CELLHIRE MAKES NO OTHER WARRANTIES, GUARANTEES OR REPRESENTATIONS, EITHER EXPRESS OR IMPLIED, REGARDING ANY MATTER, INCLUDING WITHOUT LIMITATION, THE MERCHANTABILITY, ACCURACY, RELIABILITY, CONDITION OR FITNESS FOR A PARTICULAR PURPOSE OF THE EQUIPMENT OR THE CELLULAR PHONE SERVICES FURNISHED UNDER THE SALE AGREEMENT.
The Customer shall be solely responsible for and shall indemnify and hold harmless Cellhire against all claims, demands and liability arising as a result of lease, possession use, condition, operation or misuse of the Equipment or the cellular phone services provided hereunder.
CELLHIRE WILL IN NO EVENT BE RESPONSIBLE NOR SHALL THE CUSTOMER MAKE ANY CLAIM AGAINST CELLHIRE FOR ANY LIABILITY, CLAIM, LOSS, INJURY, DAMAGE OR EXPENSE OF ANY KIND (INCLUDING LOST PROFITS) WHETHER DIRECT, INDIRECT OR CONSEQUENTIAL CAUSED BY THE EQUIPMENT OR THE FAILURE OF THE EQUIPMENT TO OPERATE CORRECTLY OR AT ALL OR DELAY, FAULTINESS (SUCH AS DEGRADATION OF SERVICE) OR FAILURE OF SERVICE.

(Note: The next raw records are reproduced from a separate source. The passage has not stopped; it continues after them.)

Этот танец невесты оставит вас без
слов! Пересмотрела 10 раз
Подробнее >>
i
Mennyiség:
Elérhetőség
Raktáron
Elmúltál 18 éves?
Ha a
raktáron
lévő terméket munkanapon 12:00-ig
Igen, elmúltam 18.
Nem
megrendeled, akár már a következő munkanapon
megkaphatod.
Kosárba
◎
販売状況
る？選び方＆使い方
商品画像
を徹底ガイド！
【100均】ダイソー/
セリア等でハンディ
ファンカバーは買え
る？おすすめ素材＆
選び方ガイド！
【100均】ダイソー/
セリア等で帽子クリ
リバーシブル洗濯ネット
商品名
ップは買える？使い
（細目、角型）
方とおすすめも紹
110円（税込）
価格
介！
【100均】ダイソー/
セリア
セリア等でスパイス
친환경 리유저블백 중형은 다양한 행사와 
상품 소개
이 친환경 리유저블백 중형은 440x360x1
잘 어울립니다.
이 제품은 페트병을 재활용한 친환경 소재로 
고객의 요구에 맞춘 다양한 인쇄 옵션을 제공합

The Customer shall be liable to Cellhire for all expenses, including reasonable attorneys’ fees, collection fees and court costs incurred in connection with any collection, repossession or other action brought to enforce Cellhire’s rights under this Agreement.
Any claim by the Customer which is based on any defect in the quality or condition of the Equipment or its failure to correspond with specification shall be reported to Cellhire within 7 days from the date of delivery or (where the defect or failure was not apparent on reasonable inspection) within a reasonable time after discovery of the defect or failure. If the Customer does not notify Cellhire accordingly, the Customer shall not be entitled to reject the Equipment and Cellhire shall have no liability for such defect or failure, and the Customer shall be bound to pay the price as if the Equipment had been delivered in accordance with the Sale Agreement.

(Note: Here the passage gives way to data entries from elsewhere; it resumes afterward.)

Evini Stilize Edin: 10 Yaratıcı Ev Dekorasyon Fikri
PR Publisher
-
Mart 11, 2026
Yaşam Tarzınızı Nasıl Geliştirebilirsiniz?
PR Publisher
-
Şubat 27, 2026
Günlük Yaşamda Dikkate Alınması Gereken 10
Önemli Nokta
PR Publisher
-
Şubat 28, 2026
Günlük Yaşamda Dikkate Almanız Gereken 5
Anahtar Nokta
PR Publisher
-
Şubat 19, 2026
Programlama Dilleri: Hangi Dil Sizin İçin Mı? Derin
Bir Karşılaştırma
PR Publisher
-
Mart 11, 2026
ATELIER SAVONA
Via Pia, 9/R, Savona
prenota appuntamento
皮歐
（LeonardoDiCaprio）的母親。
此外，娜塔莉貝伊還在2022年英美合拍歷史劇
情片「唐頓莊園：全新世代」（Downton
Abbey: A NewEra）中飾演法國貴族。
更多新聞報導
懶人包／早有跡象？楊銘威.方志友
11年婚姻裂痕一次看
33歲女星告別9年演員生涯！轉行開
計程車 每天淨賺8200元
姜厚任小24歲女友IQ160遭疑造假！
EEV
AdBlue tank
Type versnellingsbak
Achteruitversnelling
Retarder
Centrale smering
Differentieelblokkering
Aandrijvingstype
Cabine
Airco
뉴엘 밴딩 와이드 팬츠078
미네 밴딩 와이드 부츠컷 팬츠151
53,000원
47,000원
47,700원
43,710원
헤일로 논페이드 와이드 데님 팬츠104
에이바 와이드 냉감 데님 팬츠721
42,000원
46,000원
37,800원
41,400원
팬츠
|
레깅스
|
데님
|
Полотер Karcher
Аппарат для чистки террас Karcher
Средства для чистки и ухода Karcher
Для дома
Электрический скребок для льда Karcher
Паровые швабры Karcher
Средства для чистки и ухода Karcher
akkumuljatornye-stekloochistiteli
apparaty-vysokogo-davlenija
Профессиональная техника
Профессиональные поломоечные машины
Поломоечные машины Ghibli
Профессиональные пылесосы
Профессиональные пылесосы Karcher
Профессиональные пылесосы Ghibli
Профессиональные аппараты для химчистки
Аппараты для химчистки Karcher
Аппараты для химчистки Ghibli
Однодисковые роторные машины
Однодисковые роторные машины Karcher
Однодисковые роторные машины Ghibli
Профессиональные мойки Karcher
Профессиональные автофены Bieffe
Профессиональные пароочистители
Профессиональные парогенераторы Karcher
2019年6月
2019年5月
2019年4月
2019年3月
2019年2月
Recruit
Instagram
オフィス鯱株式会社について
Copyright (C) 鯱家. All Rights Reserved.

Where any valid claim in respect of any Equipment which is based on any defect in the quality or condition of the Equipment or its failure to meet specification is notified to Cellhire in accordance with these Conditions, Cellhire shall replace the Equipment (or the part in question) free of charge or, at Cellhire's sole discretion, refund to the Customer the price of the Equipment in question, but Cellhire shall have no further liability to the Customer.
Cellhire shall not be liable to the Customer for any breach of its obligations under the Sale Agreement caused by circumstances beyond its reasonable control.

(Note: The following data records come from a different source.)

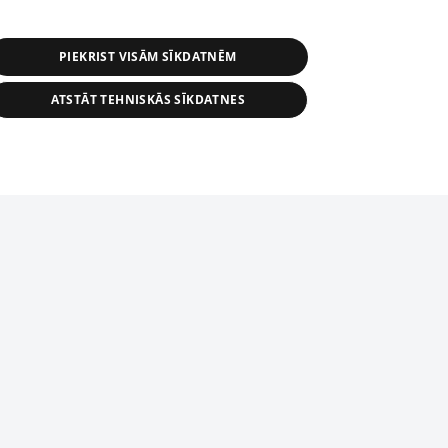
PIEKRIST VISĀM SĪKDATNĒM
ATSTĀT TEHNISKĀS SĪKDATNES
r distribution of 1188 database, its
nformation contained in the database, or
tion in any form is strictly prohibited.
tīmekļa vietne nevarēs pilnvērtīgi darboties un sniegt
 download is prohibited. Reproduction
l published on the website 1188 is
den without the editorial license of 1188
domēnā.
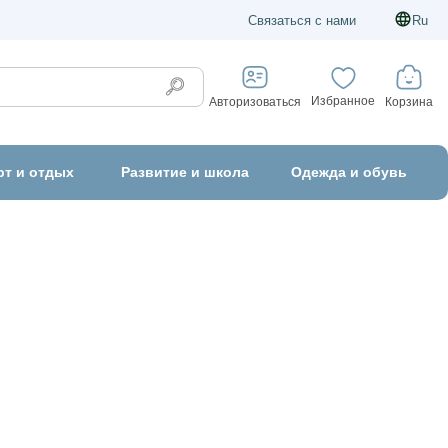
Связаться с нами
Ru
Избранное
Корзина
Авторизоваться
рт и отдых
Развитие и школа
Одежда и обувь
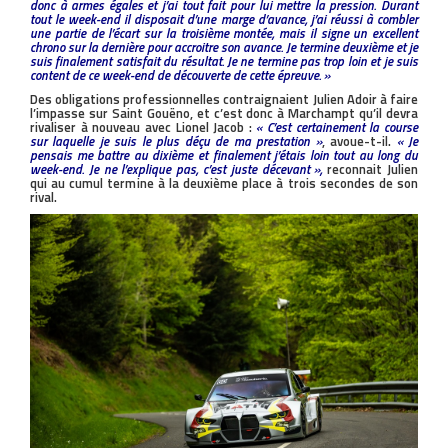
donc à armes égales et j’ai tout fait pour lui mettre la pression. Durant
tout le week-end il disposait d’une marge d’avance, j’ai réussi à combler
une partie de l’écart sur la troisième montée, mais il signe un excellent
chrono sur la dernière pour accroitre son avance. Je termine deuxième et je
suis finalement satisfait du résultat. Je ne termine pas trop loin et je suis
content de ce week-end de découverte de cette épreuve. »
Des obligations professionnelles contraignaient Julien Adoir à faire
l’impasse sur Saint Gouëno, et c’est donc à Marchampt qu’il devra
rivaliser à nouveau avec Lionel Jacob :
« C’est certainement la course
sur laquelle je suis le plus déçu de ma prestation »
, avoue-t-il.
« Je
pensais me battre au dixième et finalement j’étais loin tout au long du
week-end. Je ne l’explique pas, c’est juste décevant »,
reconnait Julien
qui au cumul termine à la deuxième place à trois secondes de son
rival.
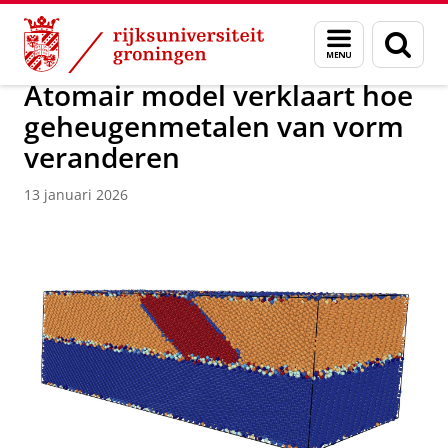
Skip
Skip
Over ons
Faculty of Science and Engineering
Nieuws
Menu
Zoek
to
to
en
Content
Navigation
zoeken
Atomair model verklaart hoe
geheugenmetalen van vorm
veranderen
13 januari 2026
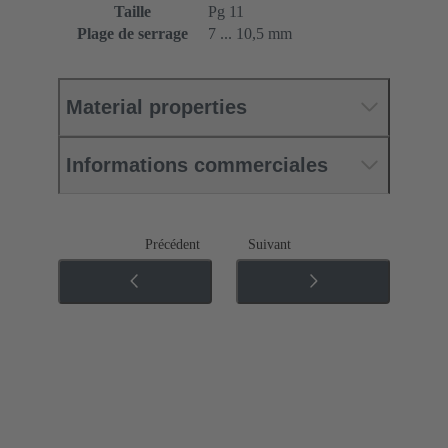
Taille
Pg 11
Plage de serrage
7 ... 10,5 mm
Material properties
Informations commerciales
Précédent
Suivant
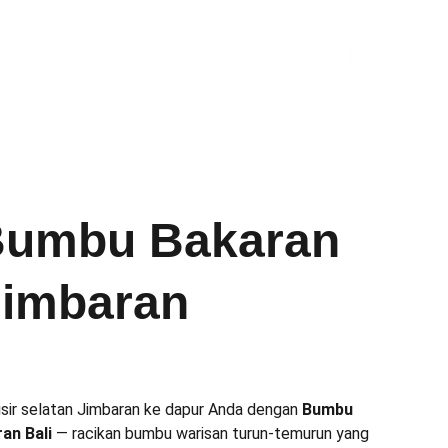
tang Loba
Resep Simpel
Testimoni
Shop
Kontak
ID
Bumbu Bakaran
Jimbaran
sisir selatan Jimbaran ke dapur Anda dengan
Bumbu
an Bali
— racikan bumbu warisan turun-temurun yang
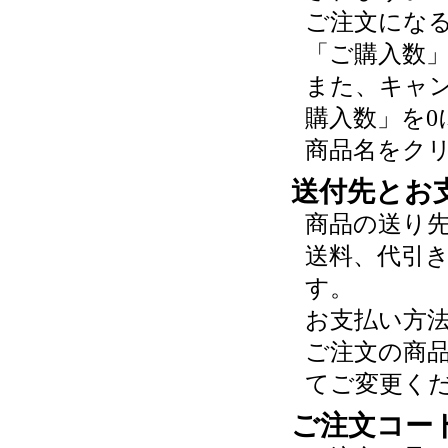
ご注文にな
「ご購入数
また、キャ
購入数」を0
商品名をク
送付先とお
商品の送り
送料、代引
す。
お支払い方
ご注文の商
てご変更く
ご注文コー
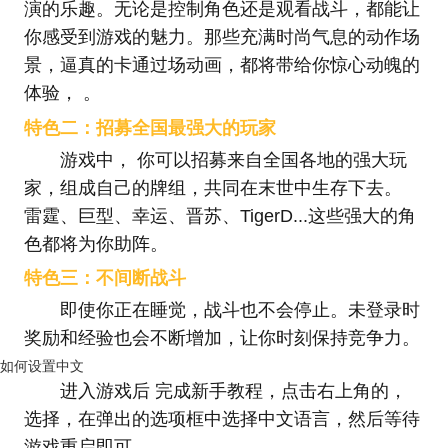
演的乐趣。无论是控制角色还是观看战斗，都能让
你感受到游戏的魅力。那些充满时尚气息的动作场
景，逼真的卡通过场动画，都将带给你惊心动魄的
体验， 。
特色二：招募全国最强大的玩家
游戏中， 你可以招募来自全国各地的强大玩
家，组成自己的牌组，共同在末世中生存下去。
雷霆、巨型、幸运、晋苏、TigerD...这些强大的角
色都将为你助阵。
特色三：不间断战斗
即使你正在睡觉，战斗也不会停止。未登录时
奖励和经验也会不断增加，让你时刻保持竞争力。
如何设置中文
进入游戏后 完成新手教程，点击右上角的，
选择，在弹出的选项框中选择中文语言，然后等待
游戏重启即可。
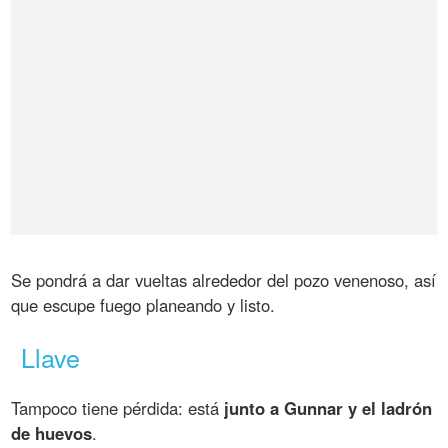
Se pondrá a dar vueltas alrededor del pozo venenoso, así
que escupe fuego planeando y listo.
Llave
Tampoco tiene pérdida: está
junto a Gunnar y el ladrón
de huevos
.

Nothing in these conditions shall affect the Customer's statutory rights or exclude any liability which may not be excluded under statute.

Contract Termination
Cellhire will contact each customer 60 days prior to the end date of their contract. The customer will be informed that Cellhire will charge their credit card an amount equal to the then current one year renewal rate unless the customer notifies Cellhire of their intent not to renew. This notification must be in writing, electronically, to support@cellhire.com.

Restrictions:
Offers described in these Terms and Conditions are available only to residents of North America and Canada.

General:
Any notice required or permitted to be given by either party to the other under these Conditions shall be in writing addressed to the other party at its registered office or principal place of business or such other address as may at the relevant time have been notified pursuant to this provision to the party giving the notice.
The Sale Agreement shall be governed by and construed in accordance with the laws of the State of New York. Any action or proceeding which may be brought with respect to these Conditions shall be brought in a court sitting in New York, New York.
The headings in these Conditions are for ease of reference only and shall not affect the meaning or construction of these Conditions.
No waiver by Cellhire of any breach of the Sale Agreement shall be considered as a waiver of any subsequent breach of the same or any other provision in that or any other Sale Agreement.